#### [DATA IN THIS EXERCISE]

= Beginning of Section =

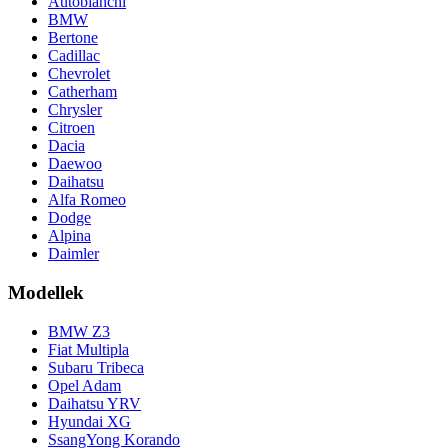
Autobianchi
BMW
Bertone
Cadillac
Chevrolet
Catherham
Chrysler
Citroen
Dacia
Daewoo
Daihatsu
Alfa Romeo
Dodge
Alpina
Daimler
Modellek
BMW Z3
Fiat Multipla
Subaru Tribeca
Opel Adam
Daihatsu YRV
Hyundai XG
SsangYong Korando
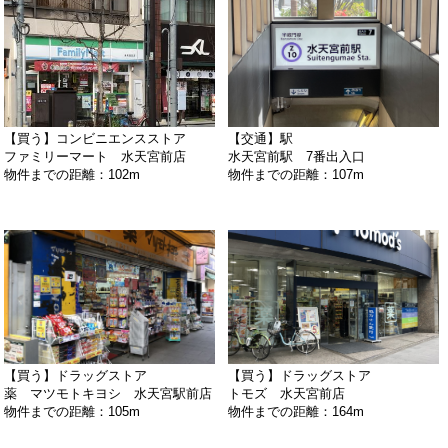
【買う】コンビニエンスストア
【交通】駅
ファミリーマート 水天宮前店
水天宮前駅 7番出入口
物件までの距離：102m
物件までの距離：107m
【買う】ドラッグストア
【買う】ドラッグストア
薬 マツモトキヨシ 水天宮駅前店
トモズ 水天宮前店
物件までの距離：105m
物件までの距離：164m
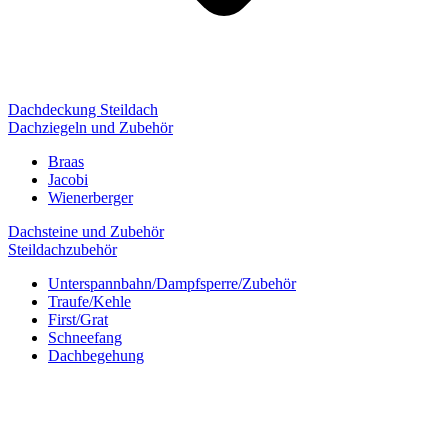
Dachdeckung Steildach
Dachziegeln und Zubehör
Braas
Jacobi
Wienerberger
Dachsteine und Zubehör
Steildachzubehör
Unterspannbahn/Dampfsperre/Zubehör
Traufe/Kehle
First/Grat
Schneefang
Dachbegehung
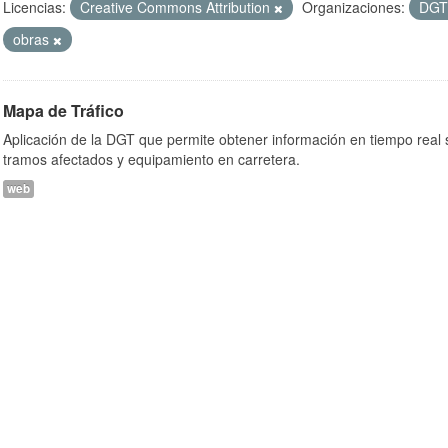
Licencias:
Creative Commons Attribution
Organizaciones:
DG
obras
Mapa de Tráfico
Aplicación de la DGT que permite obtener información en tiempo real so
tramos afectados y equipamiento en carretera.
web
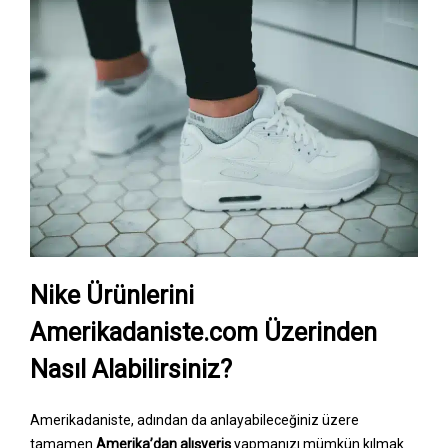
Nike Ürünlerini
Amerikadaniste.com Üzerinden
Nasıl Alabilirsiniz?
Amerikadaniste, adından da anlayabileceğiniz üzere
tamamen
Amerika’dan alışveriş
yapmanızı mümkün kılmak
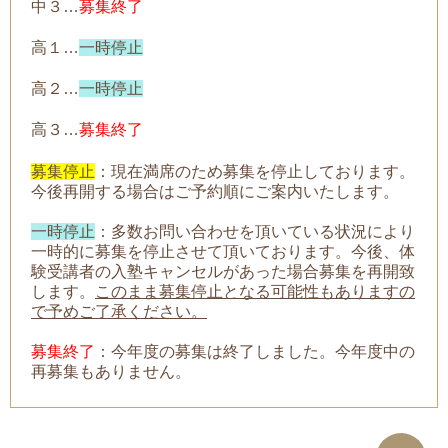
中３…
募集終了
高１…
一時停止
高２…
一時停止
高３…
募集終了
募集停止
：現在満席のため募集を停止しております。
今後再開する場合はご予約順にご案内いたします。
一時停止
：
多数お問い合わせを頂いている状況により
一時的に募集を停止させて頂いております。今後、体
験受講者の入塾キャンセルがあった場合募集を再開致
します。
このまま募集停止となる可能性もありますの
で予めご了承ください。
募集終了
：今年度の募集は終了しました。今年度中の
再募集もありません。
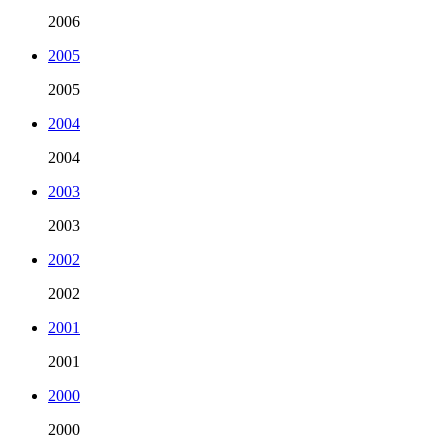
2006
2005
2005
2004
2004
2003
2003
2002
2002
2001
2001
2000
2000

= End of Section =

#### [AIM OF THE TASK]
Pull out every line of the records that contains the string "Amerikadaniste". Case counts, so a line matches only if its capitalization is the same.

#### [REPLY]
Amerikadaniste.com Üzerinden
Amerikadaniste, adından da anlayabileceğiniz üzere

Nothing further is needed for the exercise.